▶ _What needs to be done_
Whatever the data contains, copy all of it exactly.
─── Working data ───
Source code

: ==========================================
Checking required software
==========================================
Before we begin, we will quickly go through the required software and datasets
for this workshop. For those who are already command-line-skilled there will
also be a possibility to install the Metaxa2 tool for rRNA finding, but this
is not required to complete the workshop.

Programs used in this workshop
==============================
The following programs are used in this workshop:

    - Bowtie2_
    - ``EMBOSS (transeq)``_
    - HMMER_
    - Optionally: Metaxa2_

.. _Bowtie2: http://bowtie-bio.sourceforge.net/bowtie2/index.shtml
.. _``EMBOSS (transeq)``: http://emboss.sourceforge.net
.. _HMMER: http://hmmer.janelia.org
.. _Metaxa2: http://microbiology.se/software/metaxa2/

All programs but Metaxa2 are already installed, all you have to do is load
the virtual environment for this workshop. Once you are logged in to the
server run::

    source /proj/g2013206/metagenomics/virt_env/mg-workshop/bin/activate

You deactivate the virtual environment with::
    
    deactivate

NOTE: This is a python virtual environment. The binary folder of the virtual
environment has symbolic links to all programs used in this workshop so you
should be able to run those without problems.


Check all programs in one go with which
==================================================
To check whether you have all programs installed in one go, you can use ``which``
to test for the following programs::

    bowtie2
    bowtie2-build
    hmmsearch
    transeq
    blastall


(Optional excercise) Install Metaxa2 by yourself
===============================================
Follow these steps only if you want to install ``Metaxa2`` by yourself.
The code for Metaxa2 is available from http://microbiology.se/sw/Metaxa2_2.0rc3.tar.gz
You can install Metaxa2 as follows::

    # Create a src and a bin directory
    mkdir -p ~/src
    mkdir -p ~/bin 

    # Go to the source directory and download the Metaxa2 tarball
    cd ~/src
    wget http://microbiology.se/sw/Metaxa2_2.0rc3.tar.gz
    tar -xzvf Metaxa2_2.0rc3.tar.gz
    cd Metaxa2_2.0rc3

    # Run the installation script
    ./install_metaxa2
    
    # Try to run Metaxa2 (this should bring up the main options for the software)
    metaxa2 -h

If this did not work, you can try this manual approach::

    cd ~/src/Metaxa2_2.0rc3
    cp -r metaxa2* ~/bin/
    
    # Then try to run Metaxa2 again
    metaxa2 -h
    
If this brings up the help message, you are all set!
───
▶ _Reply_
Source code

: ==========================================
Checking required software
==========================================
Before we begin, we will quickly go through the required software and datasets
for this workshop. For those who are already command-line-skilled there will
also be a possibility to install the Metaxa2 tool for rRNA finding, but this
is not required to complete the workshop.

Programs used in this workshop
==============================
The following programs are used in this workshop:

    - Bowtie2_
    - ``EMBOSS (transeq)``_
    - HMMER_
    - Optionally: Metaxa2_

.. _Bowtie2: http://bowtie-bio.sourceforge.net/bowtie2/index.shtml
.. _``EMBOSS (transeq)``: http://emboss.sourceforge.net
.. _HMMER: http://hmmer.janelia.org
.. _Metaxa2: http://microbiology.se/software/metaxa2/

All programs but Metaxa2 are already installed, all you have to do is load
the virtual environment for this workshop. Once you are logged in to the
server run::

    source /proj/g2013206/metagenomics/virt_env/mg-workshop/bin/activate

You deactivate the virtual environment with::
    
    deactivate

NOTE: This is a python virtual environment. The binary folder of the virtual
environment has symbolic links to all programs used in this workshop so you
should be able to run those without problems.


Check all programs in one go with which
==================================================
To check whether you have all programs installed in one go, you can use ``which``
to test for the following programs::

    bowtie2
    bowtie2-build
    hmmsearch
    transeq
    blastall


(Optional excercise) Install Metaxa2 by yourself
===============================================
Follow these steps only if you want to install ``Metaxa2`` by yourself.
The code for Metaxa2 is available from http://microbiology.se/sw/Metaxa2_2.0rc3.tar.gz
You can install Metaxa2 as follows::

    # Create a src and a bin directory
    mkdir -p ~/src
    mkdir -p ~/bin 

    # Go to the source directory and download the Metaxa2 tarball
    cd ~/src
    wget http://microbiology.se/sw/Metaxa2_2.0rc3.tar.gz
    tar -xzvf Metaxa2_2.0rc3.tar.gz
    cd Metaxa2_2.0rc3

    # Run the installation script
    ./install_metaxa2
    
    # Try to run Metaxa2 (this should bring up the main options for the software)
    metaxa2 -h

If this did not work, you can try this manual approach::

    cd ~/src/Metaxa2_2.0rc3
    cp -r metaxa2* ~/bin/
    
    # Then try to run Metaxa2 again
    metaxa2 -h
    
If this brings up the help message, you are all set!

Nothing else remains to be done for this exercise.